**What you need to do**
(a) In the passage on Covid, the author says "down the road" should be taken literally. Using the passage, explain why.
(b) Decide whether each statement agrees with the passage on Covid: (i) World War One was largely confined to Europe. (ii) The author visited Wuhan a couple of years ago. (iii) The Wuhan Centre for Disease Control was called "Wild West" because of its lax bio-security. For each, answer yes or no and quote the words of the passage that decide it.
(c) Write out the part of the passage on Covid from "And when I say" to "that it came from the lab.".

(Text segment begins)

This sounds like a garbled news report in a semi-foreign language from a distant planet, of which we know little, and care to know less
This sounds like absurd hyperbole, until you search for counter examples. Yes, World War One was horrific, but it was largely restricted to Europe. World War Two was much bigger, but again not truly global, and even for those in the middle of it, World War Two often had a heroic, purposeful quality. There were victors. Evil was defeated. That doesn’t happen in pandemics.
Even the Black Death, though vastly more lethal and grievous for the societies infected, didn’t have the whole-world impact of Covid. And of course, the Black Death arrived when the total population of humans was a few hundred million. SARS-CoV-2 hit a global population of eight billion, and it hit absolutely everywhere.
I know this because, since Covid, I’ve been everywhere and I’ve asked people. And from Rwanda to Canada, from Korea to Uruguay to Myanmar, I’ve heard the same accounts – once you pierce the collective amnesia – of misery, sadness, masking, suffering and – most of all – the horror of lockdowns. Covid is probably the first time in human history when all of humanity shares the same singular recent trauma.
So, what has that trauma done to us? How are we like the olm? Let us count the ways, beyond the deliberate forgetting. First, it has made us – I believe – more credulous, maybe more stupid. This dates from the very beginning of Covid when we were all hoodwinked, ludicrously, into believing this novel bat coronavirus, which arose in the only city on earth with a laboratory investigating and pathogenising novel bat coronaviruses, came from an errant pangolin, or maybe a pipistrelle minestrone, and not from the lab down the road trying to make the precise virus which savaged the world.
And when I say down the road, I really mean ‘down the road’. A couple of months ago I visited Wuhan, China. To see where it all began. I stood by the infamous, now-shuttered seafood market (AKA the ‘first superspreading event’) then I walked to the nearest lab that was storing bats for coronavirus research (the Wuhan Centre for Disease Control, described in 2020 as ‘Wild West’ for its lax bio-security, by the then head of Wellcome, Jeremy Farrar). That walk took me four minutes. In other words: trust me, it came from the lab. Yet from the get-go we were crazy enough to accept official accounts that told us otherwise, indeed they told us it was a ‘racist conspiracy theory’ to even consider that it came from the lab.

(Text segment ends)
(Information provided begins)

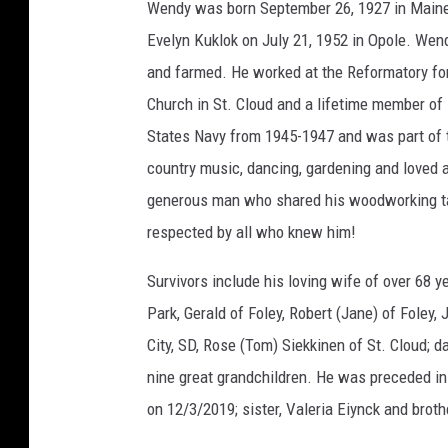
Wendy was born September 26, 1927 in Maine
Evelyn Kuklok on July 21, 1952 in Opole. Wen
and farmed. He worked at the Reformatory fo
Church in St. Cloud and a lifetime member of
States Navy from 1945-1947 and was part of 
country music, dancing, gardening and loved a
generous man who shared his woodworking tal
respected by all who knew him!
Survivors include his loving wife of over 68 y
Park, Gerald of Foley, Robert (Jane) of Foley
City, SD, Rose (Tom) Siekkinen of St. Cloud; 
nine great grandchildren. He was preceded in 
on 12/3/2019; sister, Valeria Eiynck and brot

(Information provided ends)

**Numbered answers**
(a) The author stood by the shuttered seafood market in Wuhan and then walked to the nearest lab that stored bats for coronavirus research, the Wuhan Centre for Disease Control. That walk took four minutes.

(b)
(i) Yes: "it was largely restricted to Europe."
(ii) No: "A couple of months ago I visited Wuhan, China."
(iii) Yes: "described in 2020 as ‘Wild West’ for its lax bio-security"

(c)
And when I say down the road, I really mean ‘down the road’. A couple of months ago I visited Wuhan, China. To see where it all began. I stood by the infamous, now-shuttered seafood market (AKA the ‘first superspreading event’) then I walked to the nearest lab that was storing bats for coronavirus research (the Wuhan Centre for Disease Control, described in 2020 as ‘Wild West’ for its lax bio-security, by the then head of Wellcome, Jeremy Farrar). That walk took me four minutes. In other words: trust me, it came from the lab. Yet from the get-go we were crazy enough to accept official accounts that told us otherwise, indeed they told us it was a ‘racist conspiracy theory’ to even consider that it came from the lab.